I think low tax rates are an important consideration. Many low-income individuals are outside the coverage of the tax net. This provides a stronger incentive for them to stay employed and work long hours. This is unfortunately not the case in the US and many other advanced economies, where generous welfare benefits supported by high taxes have worked to create a powerful dual incentive for withdrawing from the labor force.


For those individuals who are inclined to work fewer than 48 hours per week the CSSA benefit in Hong Kong is likely to be too generous already and is a clear disincentive to joining the labor force; a situation that might be similar to that in the US.


The relatively recent emergence of the “houseman” or “otaku” (宅男) in the last decade can be explained by this simple analysis. These are young men who have chosen to stay at home without going to work. There are two reasons for this: first, their time spent at home has been partly subsidized by CSSA payments, and second, keeping them entertained at home has become easier with the invention of the Internet.


The wage rates of these young men are probably low so the minimum wage assumption could be applied to them. They would probably have chosen to work less than 48 hours a week to begin with, perhaps even as low as 20 hours a week. One can think of them as belonging to the class of “leisure lovers”. Some of those who qualify for the CSSA scheme would have a strong incentive to drop out of the labor force altogether.


Like the US, Hong Kong gradually expanded its various social entitlement programs in the 1960s. The CSSA scheme is one of those programs.
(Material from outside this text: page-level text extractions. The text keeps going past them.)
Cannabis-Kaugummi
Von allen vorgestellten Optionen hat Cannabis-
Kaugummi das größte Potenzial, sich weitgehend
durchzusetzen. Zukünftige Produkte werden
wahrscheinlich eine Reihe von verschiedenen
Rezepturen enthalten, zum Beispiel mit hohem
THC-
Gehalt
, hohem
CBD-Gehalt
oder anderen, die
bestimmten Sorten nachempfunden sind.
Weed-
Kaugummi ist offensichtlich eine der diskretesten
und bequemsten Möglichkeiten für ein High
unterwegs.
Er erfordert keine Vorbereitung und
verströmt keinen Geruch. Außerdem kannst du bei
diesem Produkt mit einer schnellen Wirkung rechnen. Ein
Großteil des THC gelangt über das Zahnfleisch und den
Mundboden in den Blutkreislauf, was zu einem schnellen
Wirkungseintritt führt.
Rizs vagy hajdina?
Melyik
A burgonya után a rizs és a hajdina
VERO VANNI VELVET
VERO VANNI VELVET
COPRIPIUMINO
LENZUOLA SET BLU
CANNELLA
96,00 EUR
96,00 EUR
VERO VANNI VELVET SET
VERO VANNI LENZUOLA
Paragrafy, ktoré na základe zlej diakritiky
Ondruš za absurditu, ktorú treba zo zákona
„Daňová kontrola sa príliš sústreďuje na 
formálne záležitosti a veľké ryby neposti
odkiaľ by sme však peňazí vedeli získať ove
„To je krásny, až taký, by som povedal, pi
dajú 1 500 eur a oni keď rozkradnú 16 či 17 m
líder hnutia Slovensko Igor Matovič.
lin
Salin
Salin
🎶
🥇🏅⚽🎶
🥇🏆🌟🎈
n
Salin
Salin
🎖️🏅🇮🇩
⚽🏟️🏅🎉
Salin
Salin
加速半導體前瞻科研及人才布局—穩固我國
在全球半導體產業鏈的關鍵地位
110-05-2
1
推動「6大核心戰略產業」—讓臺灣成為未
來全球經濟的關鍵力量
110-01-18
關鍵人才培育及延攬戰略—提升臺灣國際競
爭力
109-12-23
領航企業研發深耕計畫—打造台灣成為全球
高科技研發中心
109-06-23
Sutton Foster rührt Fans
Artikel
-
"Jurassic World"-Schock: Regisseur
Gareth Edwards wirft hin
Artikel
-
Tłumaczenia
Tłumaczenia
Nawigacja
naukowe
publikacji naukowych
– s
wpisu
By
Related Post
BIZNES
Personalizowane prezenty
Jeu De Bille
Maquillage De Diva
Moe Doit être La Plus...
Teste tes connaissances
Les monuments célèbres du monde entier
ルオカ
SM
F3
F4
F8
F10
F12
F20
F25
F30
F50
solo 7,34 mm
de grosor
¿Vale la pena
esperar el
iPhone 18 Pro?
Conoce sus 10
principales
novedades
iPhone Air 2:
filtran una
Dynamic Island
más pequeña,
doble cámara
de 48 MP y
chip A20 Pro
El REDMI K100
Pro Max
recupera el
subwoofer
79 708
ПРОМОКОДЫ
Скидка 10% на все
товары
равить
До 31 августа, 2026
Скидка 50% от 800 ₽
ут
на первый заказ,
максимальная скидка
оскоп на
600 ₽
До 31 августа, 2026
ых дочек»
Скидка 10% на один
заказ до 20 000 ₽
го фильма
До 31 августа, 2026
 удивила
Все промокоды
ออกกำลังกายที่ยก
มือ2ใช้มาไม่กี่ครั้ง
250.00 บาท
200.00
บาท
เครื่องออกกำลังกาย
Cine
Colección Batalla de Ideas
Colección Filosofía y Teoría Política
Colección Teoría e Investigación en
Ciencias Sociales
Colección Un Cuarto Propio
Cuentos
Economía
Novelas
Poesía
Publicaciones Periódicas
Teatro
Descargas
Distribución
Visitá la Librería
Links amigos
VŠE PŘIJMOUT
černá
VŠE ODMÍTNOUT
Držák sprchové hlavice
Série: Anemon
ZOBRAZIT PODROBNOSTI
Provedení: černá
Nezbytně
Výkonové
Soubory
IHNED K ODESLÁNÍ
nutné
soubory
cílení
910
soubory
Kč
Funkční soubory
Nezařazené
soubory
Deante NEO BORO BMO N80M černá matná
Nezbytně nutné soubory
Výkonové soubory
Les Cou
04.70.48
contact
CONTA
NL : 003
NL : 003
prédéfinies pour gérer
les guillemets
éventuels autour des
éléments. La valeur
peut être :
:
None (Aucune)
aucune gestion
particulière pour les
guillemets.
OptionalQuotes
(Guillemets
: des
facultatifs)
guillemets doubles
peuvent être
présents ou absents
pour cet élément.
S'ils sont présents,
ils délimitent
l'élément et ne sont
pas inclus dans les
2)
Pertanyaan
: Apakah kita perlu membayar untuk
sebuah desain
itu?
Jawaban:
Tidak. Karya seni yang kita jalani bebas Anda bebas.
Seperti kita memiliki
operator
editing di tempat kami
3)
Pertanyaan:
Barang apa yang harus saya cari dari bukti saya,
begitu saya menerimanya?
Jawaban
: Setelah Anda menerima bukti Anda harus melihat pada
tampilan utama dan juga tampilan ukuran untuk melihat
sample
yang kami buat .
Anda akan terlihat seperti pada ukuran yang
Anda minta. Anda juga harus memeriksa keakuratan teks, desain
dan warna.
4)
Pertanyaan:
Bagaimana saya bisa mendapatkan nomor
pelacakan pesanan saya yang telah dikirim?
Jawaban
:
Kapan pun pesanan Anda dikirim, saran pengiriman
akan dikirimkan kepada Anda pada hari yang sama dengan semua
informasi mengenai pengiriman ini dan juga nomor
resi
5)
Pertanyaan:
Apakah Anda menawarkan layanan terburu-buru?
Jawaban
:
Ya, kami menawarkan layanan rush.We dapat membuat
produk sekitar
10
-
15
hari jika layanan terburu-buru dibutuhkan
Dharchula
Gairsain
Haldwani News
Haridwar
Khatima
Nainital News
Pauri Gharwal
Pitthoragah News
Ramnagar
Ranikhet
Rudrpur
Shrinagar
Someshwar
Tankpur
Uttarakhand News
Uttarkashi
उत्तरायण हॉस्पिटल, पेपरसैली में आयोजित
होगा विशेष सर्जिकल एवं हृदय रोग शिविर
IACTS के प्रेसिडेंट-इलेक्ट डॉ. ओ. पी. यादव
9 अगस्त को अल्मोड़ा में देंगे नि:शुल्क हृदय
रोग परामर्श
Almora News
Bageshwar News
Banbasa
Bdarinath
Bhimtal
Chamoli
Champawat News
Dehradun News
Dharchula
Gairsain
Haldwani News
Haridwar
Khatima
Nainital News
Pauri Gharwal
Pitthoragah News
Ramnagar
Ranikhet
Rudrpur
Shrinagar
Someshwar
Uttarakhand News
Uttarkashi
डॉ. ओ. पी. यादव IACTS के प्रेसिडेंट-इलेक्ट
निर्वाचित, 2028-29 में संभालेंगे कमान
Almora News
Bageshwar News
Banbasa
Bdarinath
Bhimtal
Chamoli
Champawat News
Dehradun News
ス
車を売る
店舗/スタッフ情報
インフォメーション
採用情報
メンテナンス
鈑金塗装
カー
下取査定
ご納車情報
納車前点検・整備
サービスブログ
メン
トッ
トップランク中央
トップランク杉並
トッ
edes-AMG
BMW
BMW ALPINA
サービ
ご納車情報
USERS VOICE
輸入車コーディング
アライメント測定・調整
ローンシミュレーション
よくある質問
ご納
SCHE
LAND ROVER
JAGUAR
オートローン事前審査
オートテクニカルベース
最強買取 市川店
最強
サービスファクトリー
Research studies on the disincentive effects of generous welfare programs are few and should be undertaken. Today society is poised to expand these programs further amidst concerns of rising poverty and a widening income and wealth gap. This should be undertaken with caution to avoid creating even stronger incentives for individuals, especially young workers, to withdraw from the labor force.


Tyler Cowen has observed that, “The Internet has not changed everyone’s life, but it has changed a lot of lives. The product produced by [the] Internet is interior to the human mind rather than on a factory floor. We use Twitter, Facebook, MySpace, and other Web services to construct a complex meld of stories, images, and feelings in our minds. These innovative activities do not generate much revenue for the economy; they only produce happiness and personal growth.” Perhaps getting away from the fascination with material wealth of the old generation is not a bad thing, but combining the effects of the Internet with the CSSA scheme can really hurt the economy badly.




Edward Glaeser, “2013 Is the Year to Go to Work, Not Go on Disability”, Bloomberg View, 27 December 2012. http://www.bloomberg.com/news/2012-12-27/2013-is-the-year-to-go-to-work-not-go-on-disability.html


Tyler Cowen, The Great Stagnation: How America Ate All the Low-Hanging Fruit of Modern History, Got Sick, and Will (Eventually) Feel Better, Dutton, 2011.